May I hate the Internet for a minute? Also, RIP Lou Reed

This day is one of those times I feel Twitter's immediacy and power: lots of us over there are remembering Lou Reed, who we just learned has died at age 71. Lots of stories and tears, and sometimes even well-meaning jokes. (My online friend Terry Chapman said "Great, now we'll never know whether Metal Machine Music was serious or not." I laughed out loud.)

Then came the dick move. Of course someone posted a "Lou Reed's death is a hoax" article. The problem: that someone's on a satire site. Or a wannabe satire site, which states "The website [REDACTED, 'cause I don't want to link to them] is the medium of our satire to expose with humour, exaggeration and ridicule the contemporary mass production and mass consumption that we observe." Which makes me want to quote Annette Funicello when she said "And your point is?"

Satire (and bad satire, at that) within minutes of people mourning. Sometimes I hate the Internet. (Apparently the same site pulled a similar stunt when James Gandolfini, someone else truly well-liked, died.) Also reminds me of how brilliant The Onion frequently is, where it finds the way to do satire that makes a genuine serious point while still making us laugh. Remember, The Onion's first post-9/11 issue had a story with photos of Brittany Spears and the sharks that had attacked a lot of people that summer with the headline "A Shattered Nation Yearns to Care About Stupid Bullshit Again." That still makes me laugh. Staves off the weeping when I remember that plenty of people think Onion articles are real.

I've long admired the ability to be funny and make a serious, maybe even tragic point at the same time.
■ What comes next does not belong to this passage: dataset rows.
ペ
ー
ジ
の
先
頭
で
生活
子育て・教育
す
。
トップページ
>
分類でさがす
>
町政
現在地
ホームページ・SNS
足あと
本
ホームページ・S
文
Daniel Handler's novels, both under his real name and as Lemony Snicket with A Series of Unfortunate Events, find the humor in darkness and sadness while well-acknowledging that darkness and sadness. (His adult novels have included murder, incest, and the leveling of modern-day San Francisco, all things we hope and wish don't or didn't happen.) It's also very easy to do that half-assed and, instead of make people laugh, confuse them or piss them off. What the (still-unlinked) website did was half-assed and, I think, pointless. The Daily Currant (which focuses on politics) and ChristWire (a fake "we condem Godless current pop culture!" site), which I've run into online on occasion, also are generally half-assed. They miss something. It doesn't work. Maybe it's written too short-story-like, which I know as a former journalist you generally don't do; "inverted pyramid" is an incredibly needed and useful news-writing rule. Maybe details don't ring true. Maybe it's just not funny...and anyone who complains then gets labeled the humorless one. Bullshit. Just because I almost fell out of my chair laughing at Raising Arizona while the late Roger Ebert was all "Why do people think this film is funny?," someone's going to think that Roger Ebert had less of a sense of humor than me?

And with that I've vented. So someone's humor failed. Someone was wrong on the Internet. It happens. Meanwhile, I can read people's thoughts on why they liked Lou Reed and his work, offer condolences to his family and friends, and listen to the few Lou Reed songs I have immediately available in my apartment. Turned out to be a live performance of "Sweet Jane" on the CD Live on Letterman, and his vocals for the Gorillaz track "Some Kind of Nature." I work with what I have.


Update: The site has since replaced the article with a short, to-the-point, true, and not confusing note that Lou Reed had passed away. No, I didn't complain directly to the site, but I appreciate that the site took down the piece.